Sunday, January 24, 2010

Barber shop wisdom

There is a shloka in the Valmiki Ramayana, in which it is said: Dasharatha’s hairs were turning grey in the side of his temples. The grey hairs near the sides leant into his ears and whispered, ‘you are getting old, crown Rama as the King and retire to the forest for your vanaprasthashrama’, whereafter Dasharatha decided to anoint Rama.

I was realising something when I was getting my hairs cut this evening. As kids, we were afraid of getting our hairs cut. We feared the barbers scissors. Our fathers stood nearby, cajoling and encouraging us, and saying that it will be over soon. The large cloth wrapped around our puny shoulders, were showered with cut hair, black and healthy and straight. To me it used to happen at Saibanna’s Modern saloon at Wadi.

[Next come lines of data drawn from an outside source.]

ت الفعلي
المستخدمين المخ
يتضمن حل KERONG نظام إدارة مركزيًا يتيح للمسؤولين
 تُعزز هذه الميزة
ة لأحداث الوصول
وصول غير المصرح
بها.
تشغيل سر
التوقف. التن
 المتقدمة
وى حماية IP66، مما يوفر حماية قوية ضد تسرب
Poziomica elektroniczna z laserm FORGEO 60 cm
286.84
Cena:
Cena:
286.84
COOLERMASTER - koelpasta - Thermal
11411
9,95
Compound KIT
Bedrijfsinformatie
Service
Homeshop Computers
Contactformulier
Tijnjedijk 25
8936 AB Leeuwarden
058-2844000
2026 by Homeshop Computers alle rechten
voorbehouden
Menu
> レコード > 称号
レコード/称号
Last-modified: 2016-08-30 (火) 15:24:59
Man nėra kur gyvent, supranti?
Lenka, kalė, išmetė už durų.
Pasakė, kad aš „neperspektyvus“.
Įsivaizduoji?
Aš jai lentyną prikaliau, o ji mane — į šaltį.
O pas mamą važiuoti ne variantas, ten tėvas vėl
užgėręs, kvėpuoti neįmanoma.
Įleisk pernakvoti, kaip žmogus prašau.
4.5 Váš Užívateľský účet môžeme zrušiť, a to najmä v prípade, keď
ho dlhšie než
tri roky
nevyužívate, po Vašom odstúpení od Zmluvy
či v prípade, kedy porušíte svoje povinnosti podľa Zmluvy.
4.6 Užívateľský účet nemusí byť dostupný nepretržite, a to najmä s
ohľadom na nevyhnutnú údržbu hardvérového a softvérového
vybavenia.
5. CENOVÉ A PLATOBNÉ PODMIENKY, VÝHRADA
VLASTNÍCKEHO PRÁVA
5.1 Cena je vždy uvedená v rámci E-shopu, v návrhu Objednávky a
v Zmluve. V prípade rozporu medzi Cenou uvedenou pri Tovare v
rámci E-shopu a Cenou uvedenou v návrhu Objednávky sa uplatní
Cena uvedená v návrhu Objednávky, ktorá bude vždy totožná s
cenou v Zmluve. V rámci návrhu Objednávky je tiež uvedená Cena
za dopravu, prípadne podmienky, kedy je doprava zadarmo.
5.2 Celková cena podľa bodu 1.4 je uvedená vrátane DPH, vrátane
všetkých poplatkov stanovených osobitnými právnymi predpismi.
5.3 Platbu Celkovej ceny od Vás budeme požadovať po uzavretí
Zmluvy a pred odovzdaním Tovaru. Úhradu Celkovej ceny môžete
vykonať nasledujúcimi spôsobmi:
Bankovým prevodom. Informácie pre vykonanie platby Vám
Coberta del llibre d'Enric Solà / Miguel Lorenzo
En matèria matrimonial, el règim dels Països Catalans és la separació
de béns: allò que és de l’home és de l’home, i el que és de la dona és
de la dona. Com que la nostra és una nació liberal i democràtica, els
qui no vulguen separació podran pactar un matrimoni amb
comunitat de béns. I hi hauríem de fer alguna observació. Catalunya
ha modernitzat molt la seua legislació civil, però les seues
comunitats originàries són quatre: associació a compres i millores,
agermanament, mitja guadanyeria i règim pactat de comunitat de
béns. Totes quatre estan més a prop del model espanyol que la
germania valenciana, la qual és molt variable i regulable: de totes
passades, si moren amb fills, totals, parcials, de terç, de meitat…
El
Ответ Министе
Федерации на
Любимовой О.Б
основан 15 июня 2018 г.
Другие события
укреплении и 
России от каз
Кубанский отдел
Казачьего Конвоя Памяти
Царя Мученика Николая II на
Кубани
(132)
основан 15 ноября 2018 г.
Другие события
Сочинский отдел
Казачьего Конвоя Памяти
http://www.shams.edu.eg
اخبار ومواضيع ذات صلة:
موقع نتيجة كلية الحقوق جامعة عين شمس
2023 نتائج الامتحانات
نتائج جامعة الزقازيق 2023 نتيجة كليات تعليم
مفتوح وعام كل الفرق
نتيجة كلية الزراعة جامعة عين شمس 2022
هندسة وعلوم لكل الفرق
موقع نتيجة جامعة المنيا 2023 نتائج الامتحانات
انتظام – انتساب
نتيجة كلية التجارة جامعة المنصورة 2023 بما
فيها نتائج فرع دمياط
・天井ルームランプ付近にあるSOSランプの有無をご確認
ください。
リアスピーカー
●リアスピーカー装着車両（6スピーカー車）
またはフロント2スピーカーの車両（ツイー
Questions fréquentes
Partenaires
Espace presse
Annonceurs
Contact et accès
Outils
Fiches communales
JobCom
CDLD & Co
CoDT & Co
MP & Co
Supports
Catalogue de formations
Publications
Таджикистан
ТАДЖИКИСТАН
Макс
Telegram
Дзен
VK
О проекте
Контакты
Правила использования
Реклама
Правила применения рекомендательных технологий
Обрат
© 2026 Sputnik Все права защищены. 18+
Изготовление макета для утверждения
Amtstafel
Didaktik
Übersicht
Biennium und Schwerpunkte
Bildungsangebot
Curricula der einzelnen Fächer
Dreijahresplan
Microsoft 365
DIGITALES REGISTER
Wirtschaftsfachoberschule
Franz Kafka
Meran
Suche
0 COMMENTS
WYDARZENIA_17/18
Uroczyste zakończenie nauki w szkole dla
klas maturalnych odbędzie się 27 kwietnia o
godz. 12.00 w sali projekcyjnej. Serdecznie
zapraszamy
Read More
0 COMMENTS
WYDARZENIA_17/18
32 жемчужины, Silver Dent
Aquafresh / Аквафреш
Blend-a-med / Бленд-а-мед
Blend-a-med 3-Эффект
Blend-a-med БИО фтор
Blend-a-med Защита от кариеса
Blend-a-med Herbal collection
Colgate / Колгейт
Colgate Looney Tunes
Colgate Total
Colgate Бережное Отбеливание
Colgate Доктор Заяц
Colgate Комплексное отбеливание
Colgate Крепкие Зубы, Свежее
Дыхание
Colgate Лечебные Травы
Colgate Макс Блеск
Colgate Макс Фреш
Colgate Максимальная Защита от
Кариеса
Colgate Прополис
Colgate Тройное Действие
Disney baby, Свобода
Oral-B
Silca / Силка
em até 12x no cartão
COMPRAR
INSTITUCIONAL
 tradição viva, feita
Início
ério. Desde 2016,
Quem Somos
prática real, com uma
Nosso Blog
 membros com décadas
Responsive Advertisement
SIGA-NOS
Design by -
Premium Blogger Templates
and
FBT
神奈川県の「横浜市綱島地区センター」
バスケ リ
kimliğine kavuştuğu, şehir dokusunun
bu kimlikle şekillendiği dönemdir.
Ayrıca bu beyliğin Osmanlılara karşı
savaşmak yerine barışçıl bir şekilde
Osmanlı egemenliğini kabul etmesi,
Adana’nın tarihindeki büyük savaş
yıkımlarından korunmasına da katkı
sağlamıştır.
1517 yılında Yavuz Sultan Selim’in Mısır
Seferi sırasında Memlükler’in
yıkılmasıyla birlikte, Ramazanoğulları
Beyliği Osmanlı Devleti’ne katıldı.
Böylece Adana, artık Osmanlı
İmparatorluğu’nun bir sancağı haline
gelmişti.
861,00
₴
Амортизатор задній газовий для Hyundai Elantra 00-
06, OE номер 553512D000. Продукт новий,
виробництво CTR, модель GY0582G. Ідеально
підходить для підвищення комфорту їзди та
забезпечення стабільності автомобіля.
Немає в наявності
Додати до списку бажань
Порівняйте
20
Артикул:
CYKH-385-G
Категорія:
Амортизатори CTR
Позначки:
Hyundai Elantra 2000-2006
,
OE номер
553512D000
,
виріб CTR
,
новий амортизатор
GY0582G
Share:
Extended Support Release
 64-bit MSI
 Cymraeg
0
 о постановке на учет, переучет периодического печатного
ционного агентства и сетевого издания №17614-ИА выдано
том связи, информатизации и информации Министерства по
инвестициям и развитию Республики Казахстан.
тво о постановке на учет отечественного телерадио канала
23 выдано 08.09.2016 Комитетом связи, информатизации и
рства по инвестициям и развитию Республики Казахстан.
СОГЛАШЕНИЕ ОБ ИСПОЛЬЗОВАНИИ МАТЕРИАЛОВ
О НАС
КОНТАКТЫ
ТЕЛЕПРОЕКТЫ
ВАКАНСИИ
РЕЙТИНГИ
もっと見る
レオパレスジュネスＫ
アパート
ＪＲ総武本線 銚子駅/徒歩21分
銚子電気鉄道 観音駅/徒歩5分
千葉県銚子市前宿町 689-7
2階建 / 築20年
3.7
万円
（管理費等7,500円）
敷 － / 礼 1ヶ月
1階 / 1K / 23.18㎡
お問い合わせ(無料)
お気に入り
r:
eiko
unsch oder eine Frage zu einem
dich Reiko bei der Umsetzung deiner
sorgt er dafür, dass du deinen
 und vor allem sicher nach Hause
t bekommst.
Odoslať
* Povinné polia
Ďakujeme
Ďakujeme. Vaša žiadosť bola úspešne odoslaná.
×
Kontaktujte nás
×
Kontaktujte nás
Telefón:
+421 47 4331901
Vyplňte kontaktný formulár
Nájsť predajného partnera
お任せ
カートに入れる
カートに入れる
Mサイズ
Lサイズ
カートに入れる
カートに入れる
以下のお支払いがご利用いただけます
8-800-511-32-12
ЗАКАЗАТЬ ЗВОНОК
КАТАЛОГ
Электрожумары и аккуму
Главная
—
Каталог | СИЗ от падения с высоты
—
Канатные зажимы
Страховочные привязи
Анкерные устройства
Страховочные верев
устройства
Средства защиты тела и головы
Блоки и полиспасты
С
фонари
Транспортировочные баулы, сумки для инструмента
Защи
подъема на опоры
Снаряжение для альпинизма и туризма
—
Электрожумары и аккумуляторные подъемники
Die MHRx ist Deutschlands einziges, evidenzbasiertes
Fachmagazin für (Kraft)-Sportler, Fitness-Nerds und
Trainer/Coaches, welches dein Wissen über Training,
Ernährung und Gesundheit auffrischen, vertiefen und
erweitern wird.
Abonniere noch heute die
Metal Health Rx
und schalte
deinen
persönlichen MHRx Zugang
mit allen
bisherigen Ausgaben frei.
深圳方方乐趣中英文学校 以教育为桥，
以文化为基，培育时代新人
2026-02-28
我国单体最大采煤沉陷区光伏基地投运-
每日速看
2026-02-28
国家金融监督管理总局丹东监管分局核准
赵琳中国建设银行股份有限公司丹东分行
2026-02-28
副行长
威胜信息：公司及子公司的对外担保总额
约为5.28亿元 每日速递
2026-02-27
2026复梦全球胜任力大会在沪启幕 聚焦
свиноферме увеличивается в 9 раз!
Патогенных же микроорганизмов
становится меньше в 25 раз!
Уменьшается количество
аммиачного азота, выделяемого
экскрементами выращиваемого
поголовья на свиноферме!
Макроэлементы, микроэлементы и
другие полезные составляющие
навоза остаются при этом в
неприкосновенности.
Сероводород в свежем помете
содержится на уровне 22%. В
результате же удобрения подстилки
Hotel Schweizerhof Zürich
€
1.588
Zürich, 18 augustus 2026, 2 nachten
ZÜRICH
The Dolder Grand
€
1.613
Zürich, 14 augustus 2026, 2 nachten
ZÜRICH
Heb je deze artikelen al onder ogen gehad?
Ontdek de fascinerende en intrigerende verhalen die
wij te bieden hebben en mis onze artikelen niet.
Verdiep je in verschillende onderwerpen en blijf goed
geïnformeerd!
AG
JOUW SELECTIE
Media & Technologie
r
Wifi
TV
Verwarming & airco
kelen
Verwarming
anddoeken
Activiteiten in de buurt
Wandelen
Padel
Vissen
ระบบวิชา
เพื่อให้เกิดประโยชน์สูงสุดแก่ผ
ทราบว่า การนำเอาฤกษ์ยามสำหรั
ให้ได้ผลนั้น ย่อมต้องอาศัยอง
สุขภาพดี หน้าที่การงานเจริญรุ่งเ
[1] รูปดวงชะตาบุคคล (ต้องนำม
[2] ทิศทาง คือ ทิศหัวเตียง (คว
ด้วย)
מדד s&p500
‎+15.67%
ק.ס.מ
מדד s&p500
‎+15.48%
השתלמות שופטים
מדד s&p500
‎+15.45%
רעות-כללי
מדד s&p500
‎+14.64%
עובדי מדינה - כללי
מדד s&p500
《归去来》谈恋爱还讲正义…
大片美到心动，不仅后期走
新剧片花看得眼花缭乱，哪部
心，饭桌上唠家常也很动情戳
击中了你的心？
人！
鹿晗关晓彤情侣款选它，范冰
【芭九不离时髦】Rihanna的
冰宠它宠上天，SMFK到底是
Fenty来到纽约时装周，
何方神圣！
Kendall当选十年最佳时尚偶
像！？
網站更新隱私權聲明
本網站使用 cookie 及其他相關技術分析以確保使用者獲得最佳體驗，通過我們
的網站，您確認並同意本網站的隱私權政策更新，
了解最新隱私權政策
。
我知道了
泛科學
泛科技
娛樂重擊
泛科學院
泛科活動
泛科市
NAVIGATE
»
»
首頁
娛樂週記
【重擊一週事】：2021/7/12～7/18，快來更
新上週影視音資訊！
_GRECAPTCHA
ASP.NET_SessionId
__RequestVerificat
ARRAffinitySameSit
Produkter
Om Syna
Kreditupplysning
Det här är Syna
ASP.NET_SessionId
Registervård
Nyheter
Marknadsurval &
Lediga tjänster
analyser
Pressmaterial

Time passed. It was Gulbarga, then Moovattupuzha and Coimbatore and Calcutta. The hairs were getting snipped regularly at monthly intervals and fell on the shroud. The hairs were sparser and there were a few that were grey. But they were few.

On to Delhi. Fast forward a few decades. The hairs were falling down as before but the ratio of grey to black was increasing. Today there was a lot of grey. More grey than black and they were not as straight and stiff as before. Lots of grey hair. We are growing older. As we plod through life, a visit to the barber’s shop tells us more about passing time than anything else does. The black hair days can never come back. Time passes. We pass away. It is time for our kids to take over the world.